Three actors from Star Trek: New Voyages, James Cawley, Jeff Quinn, and Bobby Quinn Rice (Kirk, Spock, and Peter Kirk), also featured.

==Release dates==
The press releases in July and October 2006 anticipated a Christmas 2006 release. On January 6, 2007, the first part of the series was announced as delayed until April. This was to allow the three parts of the miniseries to be released closer together, with the second part following in May, and the third in June.

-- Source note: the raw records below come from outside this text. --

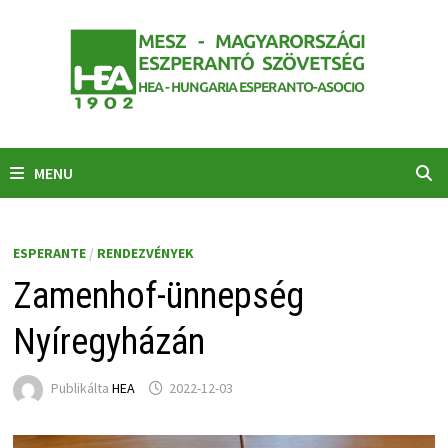
Skip
to
content
MENU
ESPERANTE
/
RENDEZVÉNYEK
Zamenhof-ünnepség
Nyíregyházán
Publikálta
HEA
2022-12-03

On April 15, 2007, the planned release date of part one, the official website announced that the release of the films had been delayed yet again. On October 31, 2007, the official website announced that part one would be released on December 22, 2007. On February 20, 2008, part two was announced to be released on March 15, 2008. On May 22, 2008, part three was announced to be released on June 15, 2008.

In a May 2007 interview with Houston Chronicle blogger J. Kevin Tumlinson, director Tim Russ said the producers were attempting to distribute the project through current Star Trek franchise owner CBS, and if successful, they would sell the production as either a download or a DVD. The producers then clarified on the official forum that while "plans to release the series as a free download remain in place", licensing by CBS would be required for any versions for sale, e.g. DVDs.

In November 2008, Renegade Studios began giving free DVDs of the film as thank-you gifts to their online customers. As of December 2009, a new edition of the DVD with pop-up commentary trivia was being offered.

==Reception==
The film won the 2008 SyFy Portal Genre Award for Best Web Production.

==Follow-up==
Star Trek: Renegades, a series directed by Russ and with many others of the series team, was released on a nonprofit basis in 2015.